Instructions for the task:
Transcribe the lines below exactly, beginning with the line that holds "pinky dip: (47, 230)" and ending with the final line, both included. Pictures are to be left out.

━━━━━ The input ━━━━━

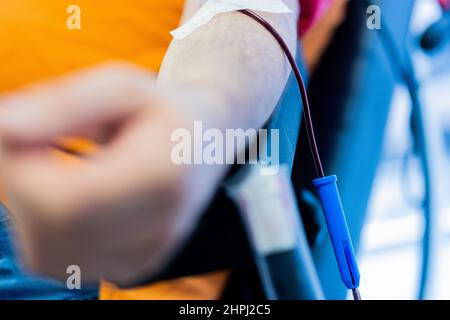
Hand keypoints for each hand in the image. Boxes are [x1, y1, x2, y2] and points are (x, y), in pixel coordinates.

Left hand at [0, 64, 224, 284]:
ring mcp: (148, 254)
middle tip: (29, 144)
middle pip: (53, 230)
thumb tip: (3, 128)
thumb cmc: (161, 112)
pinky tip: (72, 197)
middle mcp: (161, 227)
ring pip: (47, 255)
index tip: (14, 131)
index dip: (19, 170)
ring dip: (29, 210)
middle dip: (18, 186)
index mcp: (164, 176)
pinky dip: (47, 230)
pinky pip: (61, 262)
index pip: (67, 201)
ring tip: (55, 170)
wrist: (204, 146)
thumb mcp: (122, 87)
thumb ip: (64, 104)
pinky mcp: (133, 267)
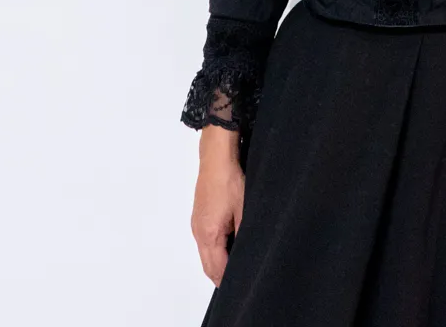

━━━━━

Solved exercise:
pinky dip: (47, 230)
pinky pip: (61, 262)
index pip: (67, 201)
ring tip: (55, 170)
wrist: (204, 146)
thumb mcp: (122, 87)
thumb ip: (64, 104)
pinky mcp: (133, 267)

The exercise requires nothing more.